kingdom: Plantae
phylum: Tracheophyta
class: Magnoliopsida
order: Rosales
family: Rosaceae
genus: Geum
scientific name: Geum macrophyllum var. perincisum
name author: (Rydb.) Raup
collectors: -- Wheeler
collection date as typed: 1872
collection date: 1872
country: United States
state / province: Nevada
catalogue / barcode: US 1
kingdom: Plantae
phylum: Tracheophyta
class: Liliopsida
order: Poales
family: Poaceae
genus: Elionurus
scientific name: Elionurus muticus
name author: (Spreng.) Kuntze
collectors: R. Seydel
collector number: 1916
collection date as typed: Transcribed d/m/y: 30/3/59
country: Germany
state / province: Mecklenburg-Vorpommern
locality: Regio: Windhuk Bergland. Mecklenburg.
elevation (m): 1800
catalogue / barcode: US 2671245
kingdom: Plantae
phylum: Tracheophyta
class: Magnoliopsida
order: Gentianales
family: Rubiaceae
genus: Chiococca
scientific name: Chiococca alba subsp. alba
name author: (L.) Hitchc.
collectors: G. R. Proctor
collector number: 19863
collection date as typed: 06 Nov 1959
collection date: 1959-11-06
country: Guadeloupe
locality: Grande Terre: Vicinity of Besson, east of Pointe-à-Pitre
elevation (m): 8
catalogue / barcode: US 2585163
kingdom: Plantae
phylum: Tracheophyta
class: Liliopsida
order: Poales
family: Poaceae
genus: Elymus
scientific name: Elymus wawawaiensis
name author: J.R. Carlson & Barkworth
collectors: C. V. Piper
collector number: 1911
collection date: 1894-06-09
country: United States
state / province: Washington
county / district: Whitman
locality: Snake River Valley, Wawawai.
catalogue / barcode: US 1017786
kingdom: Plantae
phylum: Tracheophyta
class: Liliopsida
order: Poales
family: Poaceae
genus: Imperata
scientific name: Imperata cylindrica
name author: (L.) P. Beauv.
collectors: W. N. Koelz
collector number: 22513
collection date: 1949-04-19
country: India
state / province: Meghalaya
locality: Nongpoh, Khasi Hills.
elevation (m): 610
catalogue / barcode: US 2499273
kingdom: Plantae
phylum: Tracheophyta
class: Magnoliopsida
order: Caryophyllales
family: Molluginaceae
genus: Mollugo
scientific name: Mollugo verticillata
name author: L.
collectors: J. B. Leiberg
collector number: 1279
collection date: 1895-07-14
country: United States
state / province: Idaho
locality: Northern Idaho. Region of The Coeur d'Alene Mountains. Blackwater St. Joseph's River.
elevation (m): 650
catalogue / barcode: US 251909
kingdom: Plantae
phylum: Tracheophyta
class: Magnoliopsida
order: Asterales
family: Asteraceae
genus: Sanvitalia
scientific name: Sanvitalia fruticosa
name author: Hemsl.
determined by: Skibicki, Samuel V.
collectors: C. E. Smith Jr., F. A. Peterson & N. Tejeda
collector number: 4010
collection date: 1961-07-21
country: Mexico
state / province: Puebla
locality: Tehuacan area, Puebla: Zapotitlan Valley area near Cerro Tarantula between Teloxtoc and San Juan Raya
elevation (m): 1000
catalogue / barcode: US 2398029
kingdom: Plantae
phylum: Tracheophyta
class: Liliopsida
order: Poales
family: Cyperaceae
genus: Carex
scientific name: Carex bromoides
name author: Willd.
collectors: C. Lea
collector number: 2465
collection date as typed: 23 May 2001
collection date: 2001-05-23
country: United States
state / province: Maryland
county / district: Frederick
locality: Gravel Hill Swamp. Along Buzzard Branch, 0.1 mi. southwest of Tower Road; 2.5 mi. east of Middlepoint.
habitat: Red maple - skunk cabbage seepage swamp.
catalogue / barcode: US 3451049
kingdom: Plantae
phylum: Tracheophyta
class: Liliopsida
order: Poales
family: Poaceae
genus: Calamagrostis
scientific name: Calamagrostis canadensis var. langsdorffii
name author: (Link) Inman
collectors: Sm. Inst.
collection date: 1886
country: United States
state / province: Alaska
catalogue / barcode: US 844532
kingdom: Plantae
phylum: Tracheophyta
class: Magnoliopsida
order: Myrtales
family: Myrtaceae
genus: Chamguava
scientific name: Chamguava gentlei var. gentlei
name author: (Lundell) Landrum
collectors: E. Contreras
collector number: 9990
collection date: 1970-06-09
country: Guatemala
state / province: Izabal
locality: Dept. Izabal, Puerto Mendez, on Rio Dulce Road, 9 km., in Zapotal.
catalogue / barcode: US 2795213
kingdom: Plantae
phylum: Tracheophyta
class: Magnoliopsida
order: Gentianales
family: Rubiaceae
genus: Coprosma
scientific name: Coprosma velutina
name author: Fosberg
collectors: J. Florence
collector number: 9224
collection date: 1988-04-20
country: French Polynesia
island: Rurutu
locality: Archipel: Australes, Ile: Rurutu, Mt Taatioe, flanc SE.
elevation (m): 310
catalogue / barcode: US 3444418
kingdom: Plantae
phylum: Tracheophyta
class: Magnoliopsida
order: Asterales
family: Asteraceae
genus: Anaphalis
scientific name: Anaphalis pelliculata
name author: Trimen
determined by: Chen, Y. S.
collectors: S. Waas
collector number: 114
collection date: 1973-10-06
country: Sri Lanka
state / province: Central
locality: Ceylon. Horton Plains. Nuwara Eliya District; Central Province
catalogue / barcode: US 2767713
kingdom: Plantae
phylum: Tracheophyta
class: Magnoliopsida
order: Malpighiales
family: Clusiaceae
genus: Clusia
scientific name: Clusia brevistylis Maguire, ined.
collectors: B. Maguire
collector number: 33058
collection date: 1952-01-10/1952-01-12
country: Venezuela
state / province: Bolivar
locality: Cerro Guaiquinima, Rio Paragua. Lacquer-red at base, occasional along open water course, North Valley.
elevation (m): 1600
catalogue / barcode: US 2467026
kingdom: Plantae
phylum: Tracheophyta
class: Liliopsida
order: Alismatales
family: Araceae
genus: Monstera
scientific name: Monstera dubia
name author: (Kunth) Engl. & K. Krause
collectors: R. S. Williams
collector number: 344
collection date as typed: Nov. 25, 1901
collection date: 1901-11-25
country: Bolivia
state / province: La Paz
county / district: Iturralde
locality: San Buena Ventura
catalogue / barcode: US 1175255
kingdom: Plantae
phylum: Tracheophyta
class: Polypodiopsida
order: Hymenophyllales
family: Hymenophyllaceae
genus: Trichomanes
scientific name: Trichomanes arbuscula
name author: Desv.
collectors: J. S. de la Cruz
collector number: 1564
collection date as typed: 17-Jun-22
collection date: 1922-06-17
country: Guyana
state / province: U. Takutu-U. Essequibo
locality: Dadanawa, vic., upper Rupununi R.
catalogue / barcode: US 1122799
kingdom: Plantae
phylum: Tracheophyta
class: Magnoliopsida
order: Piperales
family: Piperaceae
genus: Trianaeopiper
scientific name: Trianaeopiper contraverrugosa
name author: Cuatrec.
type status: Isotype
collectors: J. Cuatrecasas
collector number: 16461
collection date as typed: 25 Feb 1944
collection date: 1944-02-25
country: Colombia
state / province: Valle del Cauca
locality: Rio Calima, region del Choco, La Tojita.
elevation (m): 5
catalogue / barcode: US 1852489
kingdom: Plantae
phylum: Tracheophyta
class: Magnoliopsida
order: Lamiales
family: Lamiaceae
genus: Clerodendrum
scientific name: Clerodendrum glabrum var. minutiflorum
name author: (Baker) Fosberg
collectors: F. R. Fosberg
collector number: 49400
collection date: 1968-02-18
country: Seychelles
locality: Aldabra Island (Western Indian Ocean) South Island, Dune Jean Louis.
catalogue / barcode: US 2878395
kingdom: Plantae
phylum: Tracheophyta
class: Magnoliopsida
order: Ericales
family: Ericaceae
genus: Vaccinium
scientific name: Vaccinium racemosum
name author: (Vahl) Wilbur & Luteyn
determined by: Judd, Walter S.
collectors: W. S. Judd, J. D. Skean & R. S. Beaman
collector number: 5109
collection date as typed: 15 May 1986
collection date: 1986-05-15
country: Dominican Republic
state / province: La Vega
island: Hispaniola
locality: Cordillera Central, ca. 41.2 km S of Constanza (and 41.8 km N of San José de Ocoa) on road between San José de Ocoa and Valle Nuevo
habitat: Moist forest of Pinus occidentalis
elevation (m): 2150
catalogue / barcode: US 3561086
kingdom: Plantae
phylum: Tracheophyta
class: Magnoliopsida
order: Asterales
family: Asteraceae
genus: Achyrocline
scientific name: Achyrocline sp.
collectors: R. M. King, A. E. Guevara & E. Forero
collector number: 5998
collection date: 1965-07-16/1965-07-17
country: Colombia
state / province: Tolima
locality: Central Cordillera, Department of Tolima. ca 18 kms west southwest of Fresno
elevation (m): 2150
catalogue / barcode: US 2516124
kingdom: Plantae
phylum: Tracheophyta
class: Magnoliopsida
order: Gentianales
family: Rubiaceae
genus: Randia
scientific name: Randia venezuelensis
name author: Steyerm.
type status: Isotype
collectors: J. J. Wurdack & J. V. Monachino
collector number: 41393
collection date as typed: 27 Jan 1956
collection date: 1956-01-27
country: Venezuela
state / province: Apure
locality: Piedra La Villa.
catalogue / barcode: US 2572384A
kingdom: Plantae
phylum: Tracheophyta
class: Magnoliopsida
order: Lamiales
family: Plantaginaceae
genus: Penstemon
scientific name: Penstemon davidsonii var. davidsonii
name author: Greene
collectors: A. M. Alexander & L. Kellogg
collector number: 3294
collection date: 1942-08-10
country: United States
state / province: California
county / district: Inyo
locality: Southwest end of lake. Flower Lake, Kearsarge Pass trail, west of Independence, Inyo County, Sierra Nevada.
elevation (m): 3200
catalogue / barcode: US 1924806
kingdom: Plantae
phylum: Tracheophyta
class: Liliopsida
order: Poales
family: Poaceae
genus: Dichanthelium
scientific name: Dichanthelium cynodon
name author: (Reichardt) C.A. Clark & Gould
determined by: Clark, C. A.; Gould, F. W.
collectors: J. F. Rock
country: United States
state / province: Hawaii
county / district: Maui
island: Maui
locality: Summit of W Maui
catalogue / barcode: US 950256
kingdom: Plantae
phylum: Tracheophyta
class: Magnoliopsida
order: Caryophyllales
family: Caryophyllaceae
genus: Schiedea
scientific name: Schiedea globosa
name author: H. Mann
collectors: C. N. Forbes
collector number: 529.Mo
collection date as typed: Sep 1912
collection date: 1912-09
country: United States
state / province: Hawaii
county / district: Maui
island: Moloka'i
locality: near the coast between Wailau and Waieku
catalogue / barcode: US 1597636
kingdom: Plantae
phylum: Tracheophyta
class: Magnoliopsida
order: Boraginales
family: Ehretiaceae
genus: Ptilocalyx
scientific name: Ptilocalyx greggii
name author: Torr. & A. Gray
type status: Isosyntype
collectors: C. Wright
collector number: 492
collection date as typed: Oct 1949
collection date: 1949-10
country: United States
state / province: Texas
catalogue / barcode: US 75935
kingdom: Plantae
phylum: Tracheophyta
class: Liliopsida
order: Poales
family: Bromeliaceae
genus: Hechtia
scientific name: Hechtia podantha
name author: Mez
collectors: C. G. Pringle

• • •

Rewrite the items from the first line through the line containing "name author: J.R. Carlson & Barkworth", replacing each "collectors" with "collected by" and leaving everything else unchanged. Give only those lines.

FULL OUTPUT
kingdom: Plantae
phylum: Tracheophyta
class: Magnoliopsida
order: Rosales
family: Rosaceae
genus: Geum
scientific name: Geum macrophyllum var. perincisum
name author: (Rydb.) Raup
collected by: -- Wheeler
collection date as typed: 1872
collection date: 1872
country: United States
state / province: Nevada
catalogue / barcode: US 1
kingdom: Plantae
phylum: Tracheophyta
class: Liliopsida
order: Poales
family: Poaceae
genus: Elionurus
scientific name: Elionurus muticus
name author: (Spreng.) Kuntze
collected by: R. Seydel
collector number: 1916
collection date as typed: Transcribed d/m/y: 30/3/59
country: Germany
state / province: Mecklenburg-Vorpommern
locality: Regio: Windhuk Bergland. Mecklenburg.
elevation (m): 1800
catalogue / barcode: US 2671245
kingdom: Plantae
phylum: Tracheophyta
class: Magnoliopsida
order: Gentianales
family: Rubiaceae
genus: Chiococca
scientific name: Chiococca alba subsp. alba
name author: (L.) Hitchc.
collected by: G. R. Proctor
collector number: 19863
collection date as typed: 06 Nov 1959
collection date: 1959-11-06
country: Guadeloupe
locality: Grande Terre: Vicinity of Besson, east of Pointe-à-Pitre
elevation (m): 8
catalogue / barcode: US 2585163
kingdom: Plantae
phylum: Tracheophyta
class: Liliopsida
order: Poales
family: Poaceae
genus: Elymus
scientific name: Elymus wawawaiensis
name author: J.R. Carlson & Barkworth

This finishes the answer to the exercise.